Overview

Our team combines techniques in molecular biology and imaging with mouse models to uncover mechanistic insight into the influence of environmental exposures on cardiometabolic health throughout the lifespan. 

Developmental origins of adipose function: Intrauterine life is a phase of rapid growth and maturation that is highly sensitive to environmental insults.  When adverse intrauterine conditions provoke adaptations in developmental trajectories, this can have a lasting impact on organ function that increases the risk for adult-onset chronic disease. In today's obesogenic environment, metabolic disorders such as maternal obesity and gestational diabetes, have burgeoned into the most common pregnancy conditions. Human studies reveal that babies born from mothers who were obese or diabetic during pregnancy are more likely to develop early onset obesity in childhood and are at higher risk for cardiovascular disease and type 2 diabetes in adulthood. Our work highlights adipose tissue dysfunction as a key factor linking maternal obesity to later-life cardiometabolic disease in the offspring. Our findings suggest that this predisposition to adipose tissue dysfunction stems from an intrauterine perturbation in the establishment of adipose progenitor cells, which program the set point of adiposity in early life and maintain the functional integrity of adipose tissue in adulthood. This insight is critical to design strategies effective in optimizing long-term outcomes in babies born at risk.   

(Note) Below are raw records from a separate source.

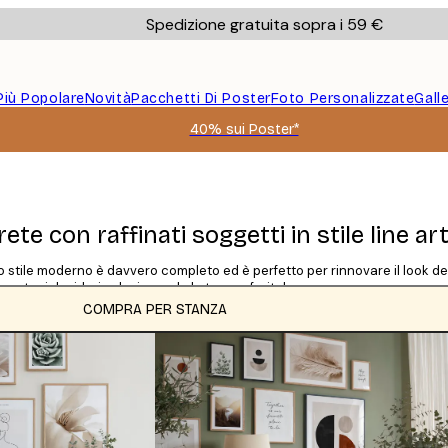
Spedizione gratuita sopra i 59 €
Più Popolare
Novità
Pacchetti Di Poster
Foto Personalizzate
Gall
40% sui Poster*
rete con raffinati soggetti in stile line ar
sto stile moderno è davvero completo ed è perfetto per rinnovare il look dei
tuoi desideri selezionando la tua preferita!
COMPRA PER STANZA
CATEGORIE
Titolo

The influence of sex and estrogen on adaptations of adipose tissue: Recent developments in the field of adipose biology have revealed adipose progenitor cells as key players in the ability of adipose tissue to adapt to an obesogenic environment. However, over-reliance on a male model of research has obscured the understanding of sex differences in the risk for obesity-induced type 2 diabetes and the heightened risk for diabetes in post-menopausal women. Our findings demonstrate that protection against obesity-induced diabetes in young females is largely attributable to depot-specific responses of adipose progenitor cells, whereas loss of this plasticity due to a decline in estrogen levels contributes to increased risk for insulin resistance. Our lab is currently probing the role of adipose tissue macrophages in governing the estrogen-dependent behaviour of progenitors in the setting of obesity. 

Sex and estrogen receptor-mediated vascular responses to plastic-derived chemicals: Chemical intensification of our environment is a significant, yet underappreciated, contributor to chronic diseases such as obesity and other cardiometabolic disorders. Currently, we are investigating substitutes used to replace bisphenol A (BPA), a commonly used synthetic chemical present in household products and plastic food and drink containers. A growing body of evidence reveals BPA substitutes as another example of 'regrettable substitutions' where industry replace toxic chemicals with equally toxic substitutes. Our findings show that exposure to BPA substitutes has a sex-dependent impact on vascular function, whereby males are vulnerable to impairments in nitric oxide-mediated vasodilation due to oxidative stress and females are protected. Further, our results suggest that this sexual dimorphism is due to an interaction of bisphenols with estrogen receptor signalling.